DocketNumber: No. 00-P-280
Judges: Brown
Filed Date: 7/15/2002
Status: Precedential
Modified Date: 11/10/2024
The defendant appeals from an order of a Superior Court judge allowing a postjudgment motion for the return of a medical malpractice tribunal bond to the plaintiff almost two years after the entry of judgment for the defendant on a jury verdict. Although the defendant did not claim payment of the bond until the plaintiff moved for its return, that delay, the defendant argues, did not work a waiver of his right to payment and, as a prevailing defendant in a medical malpractice action, he is entitled to the bond proceeds as matter of law. We agree.
Pursuant to G. L. c. 231, § 60B, first par., as amended through St. 1988, c. 199, § 41, the Hamilton action came before a medical malpractice tribunal to “determine if the evidence presented . . . [was] sufficient to raise a legitimate question of liability appropriate for judicial inquiry.” After reviewing the plaintiff’s offer of proof, the medical tribunal found the proof sufficient as to two of the defendants, but not as to Dawson. In order to maintain his action against Dawson in the Superior Court, the plaintiff filed with the court a statutory bond of $6,000.
Following a jury trial, verdicts were rendered for all defendants, including Dawson.
The motion for release of the bond came before the trial judge for hearing. The judge allowed the plaintiff’s motion, evidently concluding that the defendant’s inaction acted as a waiver to his right to the bond. The judge ordered that the funds be released to the plaintiff.

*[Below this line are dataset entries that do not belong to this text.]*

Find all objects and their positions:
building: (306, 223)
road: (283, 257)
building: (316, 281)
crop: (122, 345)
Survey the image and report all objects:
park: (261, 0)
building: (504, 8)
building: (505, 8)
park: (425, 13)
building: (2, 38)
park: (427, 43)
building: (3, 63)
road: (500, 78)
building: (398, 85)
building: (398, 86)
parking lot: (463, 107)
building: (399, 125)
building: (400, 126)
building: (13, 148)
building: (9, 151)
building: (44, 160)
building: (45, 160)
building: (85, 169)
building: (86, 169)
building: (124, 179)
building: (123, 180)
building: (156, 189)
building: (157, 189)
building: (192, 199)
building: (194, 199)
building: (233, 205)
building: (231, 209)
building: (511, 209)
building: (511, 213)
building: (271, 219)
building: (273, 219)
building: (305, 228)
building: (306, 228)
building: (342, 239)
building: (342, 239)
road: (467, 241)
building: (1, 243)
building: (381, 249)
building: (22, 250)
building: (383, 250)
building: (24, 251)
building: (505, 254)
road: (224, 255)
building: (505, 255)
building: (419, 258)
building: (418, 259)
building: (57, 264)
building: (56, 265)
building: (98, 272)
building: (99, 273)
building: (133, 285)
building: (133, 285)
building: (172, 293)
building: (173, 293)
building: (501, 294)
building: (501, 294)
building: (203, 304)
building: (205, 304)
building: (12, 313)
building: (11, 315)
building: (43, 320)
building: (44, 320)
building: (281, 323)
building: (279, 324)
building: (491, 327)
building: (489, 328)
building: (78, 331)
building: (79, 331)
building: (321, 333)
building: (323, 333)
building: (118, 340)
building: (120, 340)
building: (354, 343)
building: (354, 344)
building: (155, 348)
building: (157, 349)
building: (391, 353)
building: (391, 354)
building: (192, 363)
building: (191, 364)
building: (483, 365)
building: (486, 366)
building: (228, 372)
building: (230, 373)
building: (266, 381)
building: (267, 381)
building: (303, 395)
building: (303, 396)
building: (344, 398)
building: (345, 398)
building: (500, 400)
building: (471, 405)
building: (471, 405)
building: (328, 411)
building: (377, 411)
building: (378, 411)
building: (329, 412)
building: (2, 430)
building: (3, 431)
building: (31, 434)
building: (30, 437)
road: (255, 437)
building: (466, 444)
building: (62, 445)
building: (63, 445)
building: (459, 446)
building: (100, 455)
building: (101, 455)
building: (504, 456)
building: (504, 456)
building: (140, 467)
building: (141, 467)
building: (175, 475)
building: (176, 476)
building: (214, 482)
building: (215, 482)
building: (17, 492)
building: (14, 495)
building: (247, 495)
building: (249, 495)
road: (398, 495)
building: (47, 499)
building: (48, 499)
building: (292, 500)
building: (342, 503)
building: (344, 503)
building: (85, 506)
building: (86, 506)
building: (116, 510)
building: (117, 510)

General Laws c. 231, § 60B, as amended through St. 1988, c. 199, § 41, states that the bond is “payable to the defendant or defendants in the case for costs assessed ... if the plaintiff does not prevail in the final judgment.” Final judgment means
The parties here debate the significance of the language, traceable to Mood v. Kilgore, 384 Mass. 459, 464 (1981), that a judgment on the merits for the defendant in a medical malpractice case “will automatically make the bond available to pay defense costs.” See Muir v. Hall, 37 Mass. App. Ct. 38, 39 (1994). Apart from the difficulty that, as illustrated by LaFond v. Casey, 43 Mass. App. Ct. 233, 235-237 (1997), “automatic” may be “semi-automatic,” the Mood v. Kilgore decision does not say that bond proceeds automatically flow to the defendant when there is a judgment for the defendant, on the merits; it says the proceeds become available without more maneuver by the successful defendant to establish entitlement to those proceeds.
The inherent weakness of the plaintiff’s argument that the defendant’s slumber worked a waiver is that the plaintiff slept just as soundly. What awakened the parties was the notice from the Commonwealth. Once that happened, each side acted with alacrity in making a claim to the bond. In the absence of any statutory provision that establishes a period of limitation for a claim against a bond posted under § 60B, we can think of no persuasive reason why the plaintiff ought to enjoy a windfall because the defendant took his time to claim funds that are lawfully his.
Accordingly, we reverse the order allowing the plaintiff’s motion for return of the tribunal bond and all accmed interest, and remand to the trial court for distribution of these funds to the defendant.
So ordered.
Upon her death, her brother, in his capacity as administrator of her estate, was substituted as plaintiff.
No appeal was taken from the ensuing judgments.
The legal costs that the defendant has incurred generally will exceed the amount of the bond. See Mood v. Kilgore, 384 Mass. at 465.